### Tasks to complete:
A. According to the overview of the Dogs of the Dow strategy, which two Dow stocks were the only ones in the red in 2016?
B. Carry the overview of the Dogs of the Dow strategy forward from its last sentence.

Overview: Dogs of the Dow
With it being a slow news period over the next couple of weeks and with 2018 just around the corner, we thought it would be a good time to explore the Dogs of the Dow strategy. In simple terms, the Dogs of the Dow strategy is to consider investing in the poorest-performing Dow components in the prior year with the hope they will make a nice rebound in the following year.
The strategy worked pretty well in 2017. The worst performers in 2016 were Nike (NKE) and Coca-Cola (KO), which were the only two stocks in the red. Other weak components that managed only small gains were Disney (DIS), Visa (V) and Home Depot (HD).
Their performance thus far in 2017 is as follows: V +45%, HD +41%, NKE +24%, KO +10%, DIS +5%. That's pretty good overall. The DJIA is up 25% on the year, so two of the five performed much better than average while one was in-line. Visa and Home Depot really posted big moves in 2017. In fact, Visa wound up being a Top 4 Dow Performer in 2017 and HD was not far behind. Even the two on the lower end (KO, DIS) posted decent but not great gains. But at least they are in positive territory. Overall, these five stocks seem to have held their own pretty well.

### Dataset:

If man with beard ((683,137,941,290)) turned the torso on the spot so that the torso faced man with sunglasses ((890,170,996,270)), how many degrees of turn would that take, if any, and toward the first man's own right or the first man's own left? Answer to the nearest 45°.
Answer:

* * *

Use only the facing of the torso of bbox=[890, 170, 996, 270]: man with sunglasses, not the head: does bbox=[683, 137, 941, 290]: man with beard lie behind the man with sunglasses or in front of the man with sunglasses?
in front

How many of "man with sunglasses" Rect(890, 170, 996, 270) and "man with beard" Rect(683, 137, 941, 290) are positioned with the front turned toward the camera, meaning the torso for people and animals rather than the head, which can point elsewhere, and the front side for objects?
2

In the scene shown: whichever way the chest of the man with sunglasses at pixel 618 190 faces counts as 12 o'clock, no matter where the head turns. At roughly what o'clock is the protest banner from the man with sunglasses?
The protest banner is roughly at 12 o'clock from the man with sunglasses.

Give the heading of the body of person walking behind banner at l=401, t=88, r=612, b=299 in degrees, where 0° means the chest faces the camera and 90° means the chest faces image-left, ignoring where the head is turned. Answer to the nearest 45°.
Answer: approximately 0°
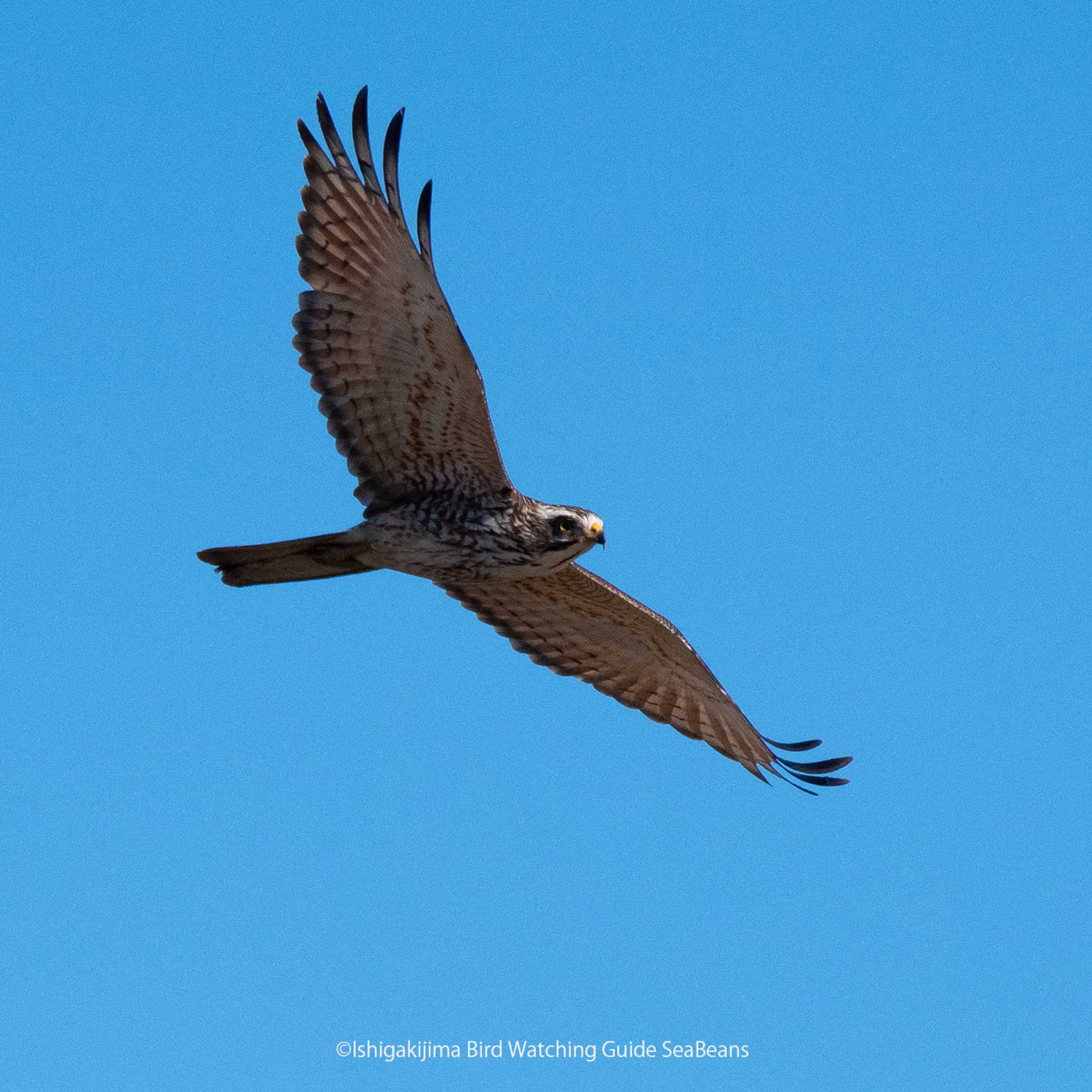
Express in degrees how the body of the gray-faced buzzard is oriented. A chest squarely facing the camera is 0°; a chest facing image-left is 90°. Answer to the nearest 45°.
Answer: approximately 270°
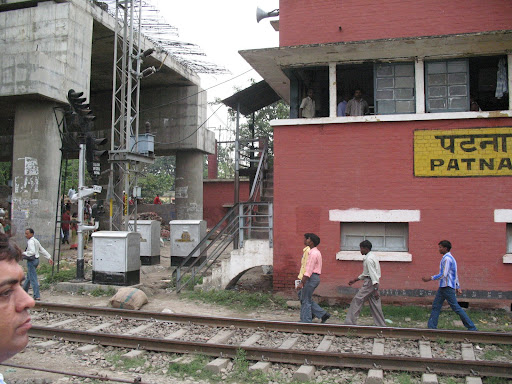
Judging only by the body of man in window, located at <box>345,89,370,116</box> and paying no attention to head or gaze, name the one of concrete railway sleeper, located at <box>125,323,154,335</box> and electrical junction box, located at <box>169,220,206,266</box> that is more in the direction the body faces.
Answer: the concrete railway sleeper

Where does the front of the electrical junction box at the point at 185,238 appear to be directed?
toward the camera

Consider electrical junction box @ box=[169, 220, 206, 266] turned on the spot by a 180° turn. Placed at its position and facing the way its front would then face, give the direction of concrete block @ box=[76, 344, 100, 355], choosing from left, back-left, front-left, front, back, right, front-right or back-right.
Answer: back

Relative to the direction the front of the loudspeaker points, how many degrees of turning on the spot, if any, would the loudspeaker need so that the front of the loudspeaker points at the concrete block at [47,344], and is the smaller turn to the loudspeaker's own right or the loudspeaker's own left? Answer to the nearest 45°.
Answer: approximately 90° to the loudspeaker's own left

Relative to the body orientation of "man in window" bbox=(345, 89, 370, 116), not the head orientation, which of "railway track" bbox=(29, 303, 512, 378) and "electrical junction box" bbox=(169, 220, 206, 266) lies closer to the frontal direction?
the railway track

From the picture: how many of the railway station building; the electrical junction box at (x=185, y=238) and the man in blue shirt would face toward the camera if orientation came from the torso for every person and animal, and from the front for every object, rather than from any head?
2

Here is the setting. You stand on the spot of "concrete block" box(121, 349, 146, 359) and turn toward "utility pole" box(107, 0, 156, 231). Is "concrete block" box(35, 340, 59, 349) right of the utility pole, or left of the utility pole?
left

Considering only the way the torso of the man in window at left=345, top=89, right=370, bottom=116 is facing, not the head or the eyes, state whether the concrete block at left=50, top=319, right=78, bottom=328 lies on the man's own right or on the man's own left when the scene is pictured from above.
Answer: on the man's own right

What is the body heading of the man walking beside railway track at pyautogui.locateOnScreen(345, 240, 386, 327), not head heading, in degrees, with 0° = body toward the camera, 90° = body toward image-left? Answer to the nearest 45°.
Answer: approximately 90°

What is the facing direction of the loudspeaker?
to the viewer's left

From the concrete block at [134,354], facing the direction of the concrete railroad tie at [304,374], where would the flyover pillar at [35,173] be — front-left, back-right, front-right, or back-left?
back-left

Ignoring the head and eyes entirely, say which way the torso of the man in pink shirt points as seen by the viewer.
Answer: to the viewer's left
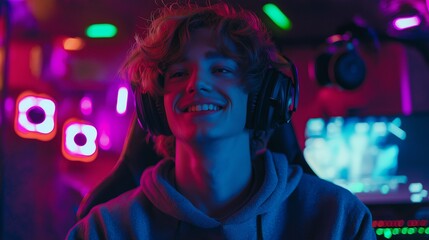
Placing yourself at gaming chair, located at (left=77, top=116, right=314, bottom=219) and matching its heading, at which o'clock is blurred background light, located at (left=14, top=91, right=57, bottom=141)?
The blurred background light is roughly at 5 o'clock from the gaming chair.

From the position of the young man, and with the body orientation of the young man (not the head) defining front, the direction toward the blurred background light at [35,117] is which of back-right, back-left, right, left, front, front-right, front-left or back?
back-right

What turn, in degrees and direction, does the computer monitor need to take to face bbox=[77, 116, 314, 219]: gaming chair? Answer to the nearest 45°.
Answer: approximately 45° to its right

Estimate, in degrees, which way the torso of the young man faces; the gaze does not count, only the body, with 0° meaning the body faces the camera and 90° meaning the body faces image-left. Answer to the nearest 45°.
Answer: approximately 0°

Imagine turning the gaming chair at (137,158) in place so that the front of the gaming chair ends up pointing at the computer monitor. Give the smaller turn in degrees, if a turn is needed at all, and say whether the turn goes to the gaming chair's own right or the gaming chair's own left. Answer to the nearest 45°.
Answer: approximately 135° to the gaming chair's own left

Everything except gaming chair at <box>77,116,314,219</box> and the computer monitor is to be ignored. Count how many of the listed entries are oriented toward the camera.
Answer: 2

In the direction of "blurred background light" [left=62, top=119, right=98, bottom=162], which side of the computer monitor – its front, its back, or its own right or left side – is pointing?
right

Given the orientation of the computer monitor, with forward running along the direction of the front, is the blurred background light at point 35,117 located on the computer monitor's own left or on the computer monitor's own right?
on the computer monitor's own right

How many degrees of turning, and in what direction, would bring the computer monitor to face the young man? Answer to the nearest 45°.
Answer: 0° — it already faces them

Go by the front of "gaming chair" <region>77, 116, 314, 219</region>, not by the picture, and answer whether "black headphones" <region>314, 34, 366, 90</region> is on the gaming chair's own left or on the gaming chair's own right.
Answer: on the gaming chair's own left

==

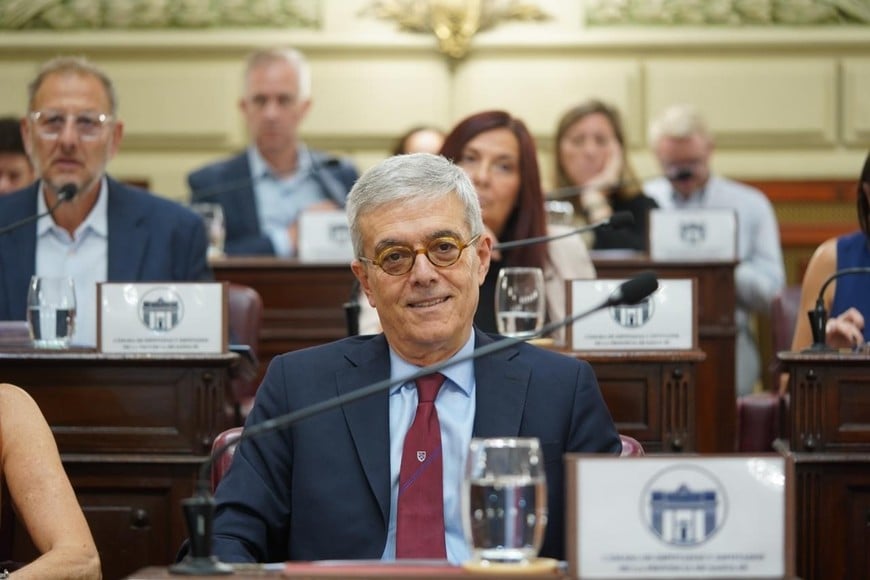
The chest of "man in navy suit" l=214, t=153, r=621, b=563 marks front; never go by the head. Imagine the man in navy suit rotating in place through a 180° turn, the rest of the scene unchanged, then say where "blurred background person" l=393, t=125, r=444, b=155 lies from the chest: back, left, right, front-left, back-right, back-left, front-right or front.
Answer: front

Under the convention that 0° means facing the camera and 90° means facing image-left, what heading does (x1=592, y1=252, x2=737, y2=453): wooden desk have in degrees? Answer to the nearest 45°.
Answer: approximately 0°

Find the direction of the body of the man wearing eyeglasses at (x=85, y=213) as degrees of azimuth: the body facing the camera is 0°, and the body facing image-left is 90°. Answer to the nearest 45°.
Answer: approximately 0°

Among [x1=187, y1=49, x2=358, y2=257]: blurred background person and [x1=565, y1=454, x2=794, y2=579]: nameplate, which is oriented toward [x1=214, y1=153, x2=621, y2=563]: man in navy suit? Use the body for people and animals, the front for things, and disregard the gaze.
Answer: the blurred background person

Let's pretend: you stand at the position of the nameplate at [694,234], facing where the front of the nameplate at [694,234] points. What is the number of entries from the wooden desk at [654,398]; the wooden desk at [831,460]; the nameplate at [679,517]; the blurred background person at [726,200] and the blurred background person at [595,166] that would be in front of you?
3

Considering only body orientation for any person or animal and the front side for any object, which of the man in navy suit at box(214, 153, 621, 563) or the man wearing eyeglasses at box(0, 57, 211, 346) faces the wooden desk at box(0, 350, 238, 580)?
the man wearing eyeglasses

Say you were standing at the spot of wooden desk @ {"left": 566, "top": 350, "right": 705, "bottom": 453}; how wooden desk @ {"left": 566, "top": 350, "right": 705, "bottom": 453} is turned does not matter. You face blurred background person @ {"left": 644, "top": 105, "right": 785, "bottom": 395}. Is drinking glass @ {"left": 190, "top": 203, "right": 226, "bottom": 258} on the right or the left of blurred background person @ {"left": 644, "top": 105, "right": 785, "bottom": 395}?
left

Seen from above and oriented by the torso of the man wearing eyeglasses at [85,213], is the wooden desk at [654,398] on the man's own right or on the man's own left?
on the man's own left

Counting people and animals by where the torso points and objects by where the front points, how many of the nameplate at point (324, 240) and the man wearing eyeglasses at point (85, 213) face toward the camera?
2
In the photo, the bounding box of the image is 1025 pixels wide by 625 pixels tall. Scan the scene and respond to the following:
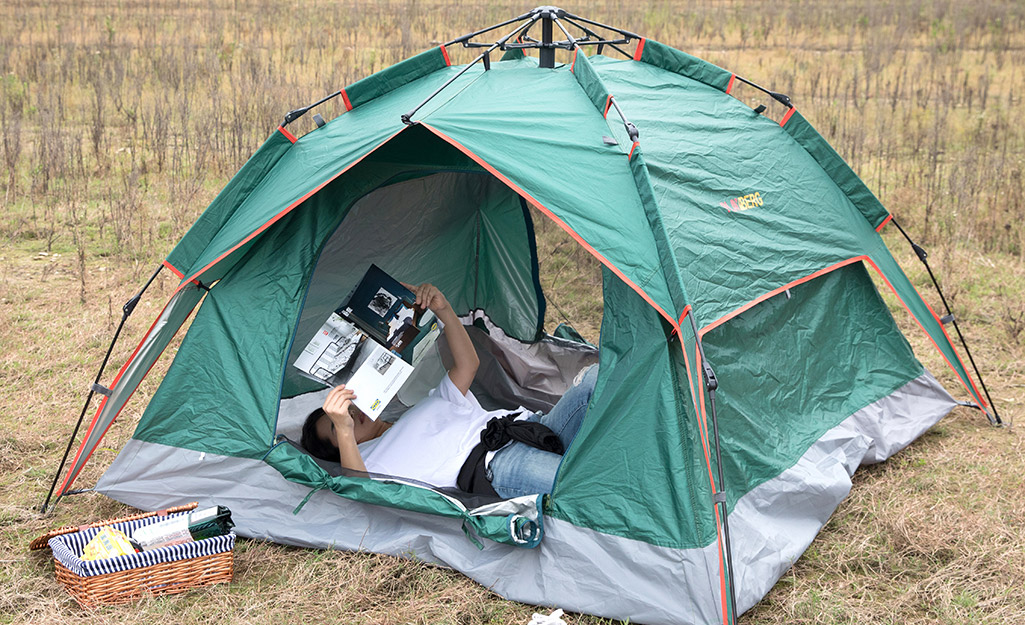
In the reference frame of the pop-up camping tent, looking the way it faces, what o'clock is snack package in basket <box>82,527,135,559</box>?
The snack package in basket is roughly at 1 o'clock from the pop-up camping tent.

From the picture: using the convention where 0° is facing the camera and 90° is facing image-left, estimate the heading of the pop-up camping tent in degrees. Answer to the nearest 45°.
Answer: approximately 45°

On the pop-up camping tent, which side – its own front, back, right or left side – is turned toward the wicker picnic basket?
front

### Solved tasks:
A. Nike (NKE) and Coca-Cola (KO).

B.
2018 Rebound Candidates: Let's turn to 2017 to reveal the dogs this year. First of all, we are excluding DowDuPont (DWDP), which was created via the merger of Dow Chemical and DuPont. The merger was completed on September 1, 2017, so it was not around on January 1 so let's put that name aside.
Of the remaining Dow components, by far the biggest loser in 2017 has been GE -44% and it's not even close. The next few worst performers have been: IBM -8%, XOM -7%, MRK -4% and VZ +0%. Over the next week or two, we will publish a few story stocks that look at some of these names individually. On a final note, in case you're curious, the biggest Dow winner by far this year has been BA +90%. Other big movers include: CAT +69%, AAPL +47%, V +45%, WMT +43%, HD +41%, MCD +40%.
Dogs of the Dow Spotlight: General Electric (GE)
Today we wanted to shine the spotlight on General Electric (GE). GE had a dismal performance this year with the stock down around 44%. It's now trading around $17-18 after starting the year in the $32 range.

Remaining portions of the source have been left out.